Loitering is the sound of the soul breathing easy. Teenagers who gather curbside with friends and blueberry Slurpees understand best how every inch of this earth is a perfect occasion to better know your fellow man. No one even pretends otherwise. No one ropes off parts of the Seven-Eleven parking lot. No one pays through the nose to belong to some Civil War clubhouse whose sole selling-point is its “exclusivity” and whose patrons could hone meatcleavers with the ski-tans of their foreheads. The teenage world is still filled with space and possibility rather than with real estate and purpose. It is the world that I, at twenty-five, still inhabit.
“Well, Brandon, how would you like it if half of Christendom congregated on your front yard for a barbecue?”—I would like it just fine; surrender the lawn but gain the world. The commercial sector is public domain, as far as I’m concerned, and it’s hightime for us all to begin treating it as such (the culmination of which would be persuading Home Depot execs to let me sleep, eat, and live in their showrooms as a kooky “mediabuzz publicity stunt.” But that’s for another day). Barnes&Noble, along with every other landhog in this sector, has a public responsibility to provide a service in proportion to its size. And that service, at this moment, comes down to a solid read and a cushy armchair to plop down in while my mini-thins and coffee send me into hypoglycemic spirals. If these bookpeddlers dislike this sort of compromise, then maybe we’ll restake our claims a little more assertively…
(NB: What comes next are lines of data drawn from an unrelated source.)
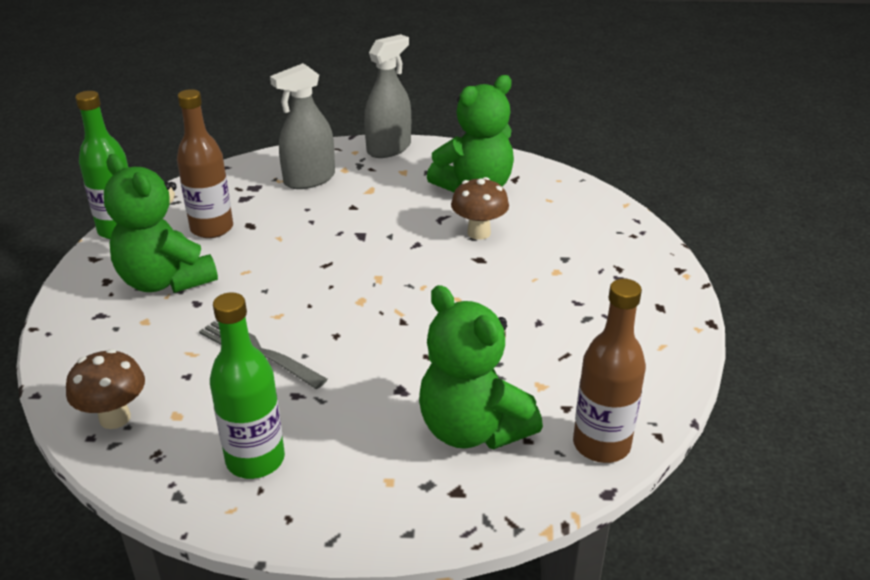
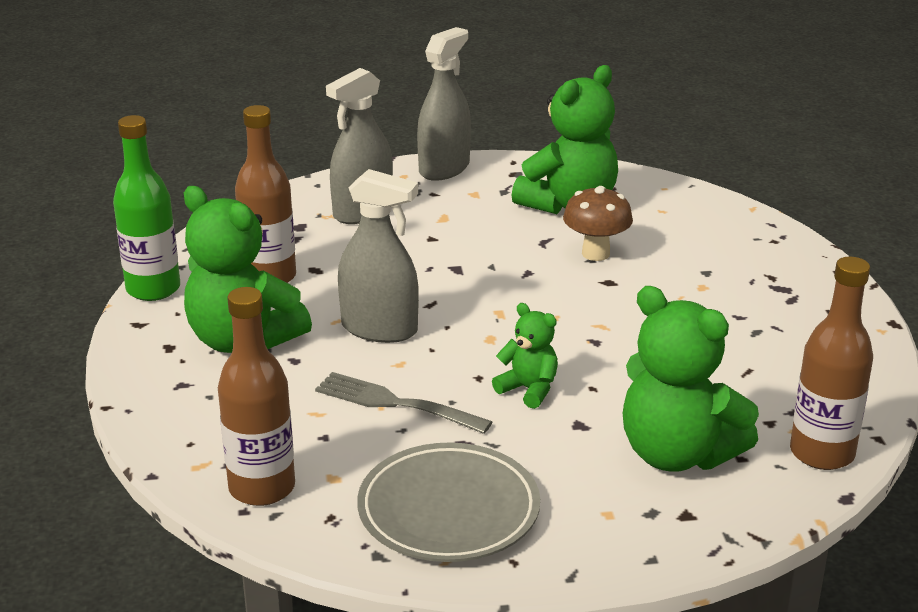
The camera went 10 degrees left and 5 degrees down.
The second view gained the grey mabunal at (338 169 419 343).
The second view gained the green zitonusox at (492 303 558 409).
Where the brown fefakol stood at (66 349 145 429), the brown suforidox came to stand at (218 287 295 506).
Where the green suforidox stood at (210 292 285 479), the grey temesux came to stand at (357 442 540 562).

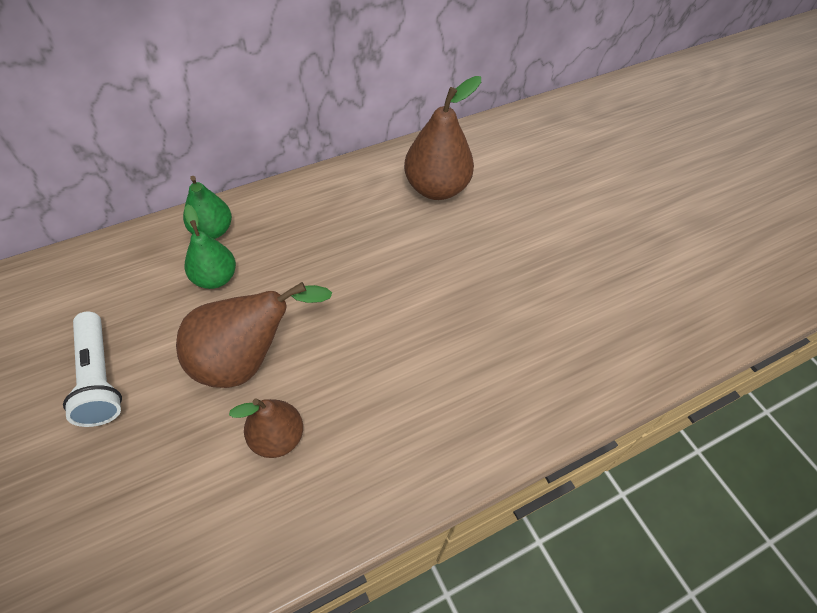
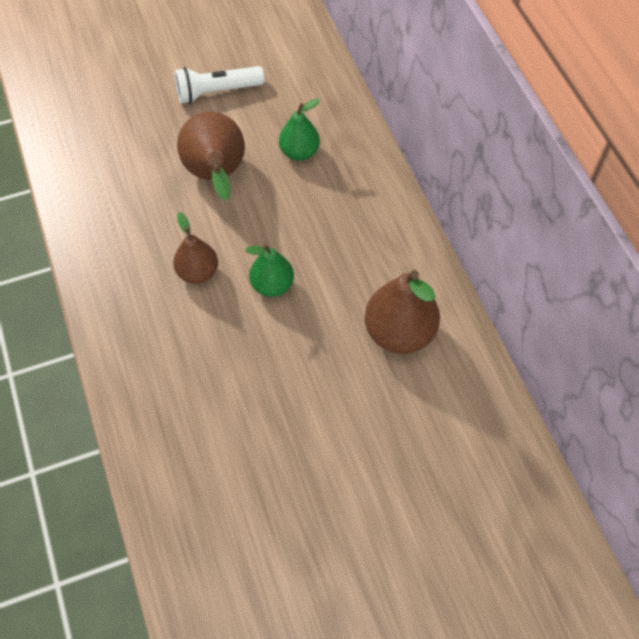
The camera went 100 degrees right and 5 degrees up.
The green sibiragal ended up elsewhere, having gone from (183 176 232 239) to (245 244 294 297).
The brown sibiragal ended up elsewhere, having gone from (229 399 303 458) to (173 212 218 284).

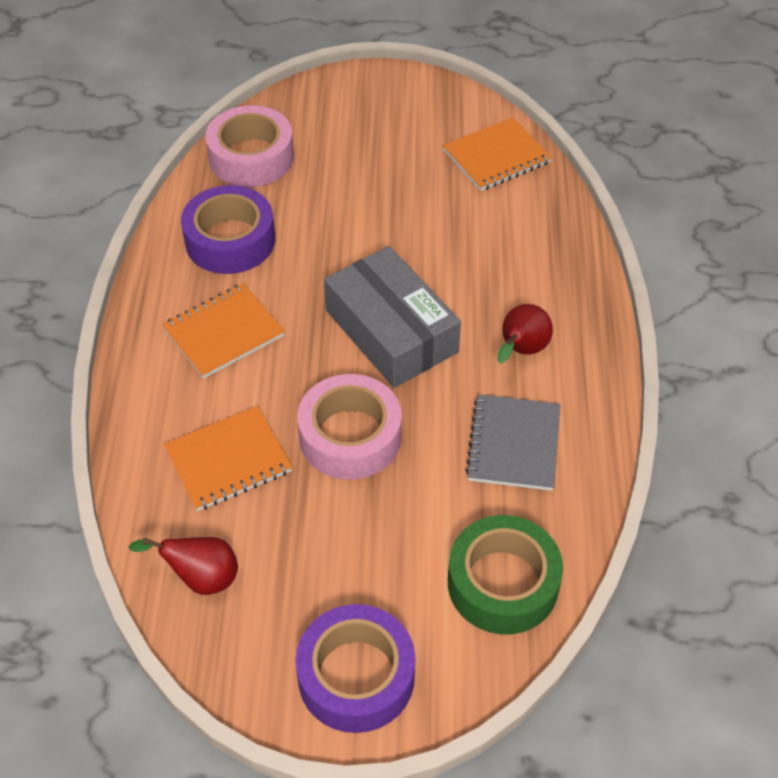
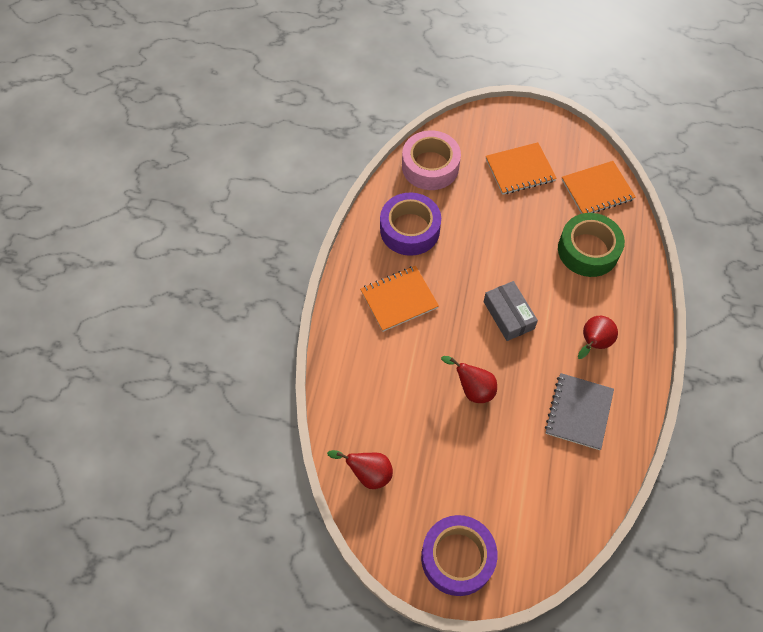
The camera went 10 degrees right and 10 degrees up.
The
I wander back through the aisles and observe the mix of bookstore browsers. Businessmen reading Esquire on their lunchminute. A homeless gentleman, worn tired from life as a human speedbump, nodding off and dropping the Sports Almanac he propped open as an alibi. Some young lovebirds nestling into a book by the window. An elderly woman turns to me by Mythology and Anthropology—“Excuse me, could you slip this book back onto that top shelf there? I’m not tall enough. Between the other two Clifford Geertz books.” I mention my admiration for Geertz and she starts up schoolmarmishly “yes, me too, because I believe that Man lives on meaning and not…not on bread alone.” Why else were we there? Surrounded by good-smelling, freshly-pressed meanings; webs of significance; shelves upon shelves of cultural merchandise. There for all the world to enjoy.